Systems Security Engineer (SSE)Work at the forefront of cybersecurity research and development, delivering capabilities to protect national security. Our projects cover the spectrum of security technologies, hardware architectures, and operating systems; if it runs code, we're interested in its security. We see the impact we have on our nation's security each day. We ensure our engineers have the tools they need to excel and we recognize superb results.
We're seeking a Systems Security Engineer to ensure secure product integration into Department of Defense customer systems, managing security requirements, risk assessments, and authorization processes. You'll maintain security artifacts including Attack Trees, Key Management Plans (KMP), and other documentation, mapping to different requirements frameworks that customers leverage within their systems. Additionally, you'll help establish secure development best practices for our product teams based on customer requirements and industry standards.

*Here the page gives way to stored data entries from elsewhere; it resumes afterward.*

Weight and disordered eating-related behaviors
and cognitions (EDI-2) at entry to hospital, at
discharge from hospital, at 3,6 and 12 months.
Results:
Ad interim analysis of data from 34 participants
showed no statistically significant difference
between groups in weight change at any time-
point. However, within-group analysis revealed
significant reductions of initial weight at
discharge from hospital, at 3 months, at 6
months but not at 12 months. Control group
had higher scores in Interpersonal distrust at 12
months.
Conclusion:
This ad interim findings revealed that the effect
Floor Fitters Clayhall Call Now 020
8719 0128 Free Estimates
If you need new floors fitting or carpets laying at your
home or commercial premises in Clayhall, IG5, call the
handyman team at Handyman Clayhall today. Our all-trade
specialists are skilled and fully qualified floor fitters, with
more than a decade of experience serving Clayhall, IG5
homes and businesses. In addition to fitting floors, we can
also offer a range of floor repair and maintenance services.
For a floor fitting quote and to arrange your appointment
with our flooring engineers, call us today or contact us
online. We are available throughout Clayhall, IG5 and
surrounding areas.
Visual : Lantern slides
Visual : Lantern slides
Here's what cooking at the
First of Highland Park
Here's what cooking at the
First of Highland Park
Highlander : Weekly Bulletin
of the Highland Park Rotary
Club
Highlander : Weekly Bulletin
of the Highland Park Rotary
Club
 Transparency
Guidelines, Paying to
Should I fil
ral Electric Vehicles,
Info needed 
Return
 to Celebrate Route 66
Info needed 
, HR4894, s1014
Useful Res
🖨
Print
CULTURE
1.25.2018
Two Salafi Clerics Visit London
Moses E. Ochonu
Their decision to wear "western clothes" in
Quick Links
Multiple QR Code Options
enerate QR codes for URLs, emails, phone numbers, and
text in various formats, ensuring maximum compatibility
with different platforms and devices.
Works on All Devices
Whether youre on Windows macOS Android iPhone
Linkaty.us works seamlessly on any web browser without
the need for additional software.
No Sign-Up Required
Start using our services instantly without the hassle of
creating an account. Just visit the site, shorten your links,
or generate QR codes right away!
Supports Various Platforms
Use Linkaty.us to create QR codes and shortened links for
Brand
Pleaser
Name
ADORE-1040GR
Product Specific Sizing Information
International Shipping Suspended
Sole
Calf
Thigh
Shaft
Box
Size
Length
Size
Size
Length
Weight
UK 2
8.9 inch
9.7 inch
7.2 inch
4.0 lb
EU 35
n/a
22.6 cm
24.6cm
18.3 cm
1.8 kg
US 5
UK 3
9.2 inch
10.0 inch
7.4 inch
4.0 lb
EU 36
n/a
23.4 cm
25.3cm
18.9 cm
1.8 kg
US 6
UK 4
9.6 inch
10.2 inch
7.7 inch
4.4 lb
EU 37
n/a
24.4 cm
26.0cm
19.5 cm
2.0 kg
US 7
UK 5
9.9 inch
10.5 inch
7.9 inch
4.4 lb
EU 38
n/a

Security Clearance:Qualified applicants may be subject to a security investigation and must meet minimum qualifications for access to classified information. U.S. Citizenship is required. Qualified applicants must meet the requirements to obtain and maintain a Secret government security clearance (active clearance preferred).
Required Skills Include:- Experience as a Systems Security Engineer on DoD platforms
- Application and integration of security tools and concepts to DoD systems
- Deep knowledge of DoD cybersecurity requirements, frameworks, and processes (RMF, Anti-Tamper, Cyber Survivability, Zero Trust, etc.)
- Experience with security artifact development (Attack Trees, Key Management Plans, System Security Plans, etc.)
- Strong technical writing and documentation skills
- Ability to map security requirements across different frameworks
- Experience interfacing with government security personnel and accreditation authorities
- Understanding of cryptographic implementations and key management
The product team works with a large array of technologies, tools, and concepts, so other valuable skills and experience include:
- Direct experience developing Risk Management Framework (RMF) packages and Authorization to Operate (ATO) documentation for DoD platforms
- Knowledge of secure development practices and secure coding standards
- TPM and Secure Boot technologies
- Familiarity with OS internals (Linux and/or Windows)
- Understanding of virtualization security
- Security testing methodologies (penetration testing, vulnerability assessment)
- Experience with security requirements for embedded systems or kernel/driver software
- Knowledge of security assessment tools (static/dynamic analysis, fuzzing)
- Experience establishing secure development lifecycle processes
- Understanding of vulnerability management and CVE tracking
- Our ideal candidate is someone who can navigate complex DoD security requirements, communicate effectively with both technical and non-technical stakeholders, and establish practical security practices that protect our products and customers.
Our Interviews:Our interviews will assess your experience with DoD security processes, your technical understanding of the systems we secure, and your ability to establish practical security practices. Be prepared to discuss your experience with RMF, ATOs, and security artifact development.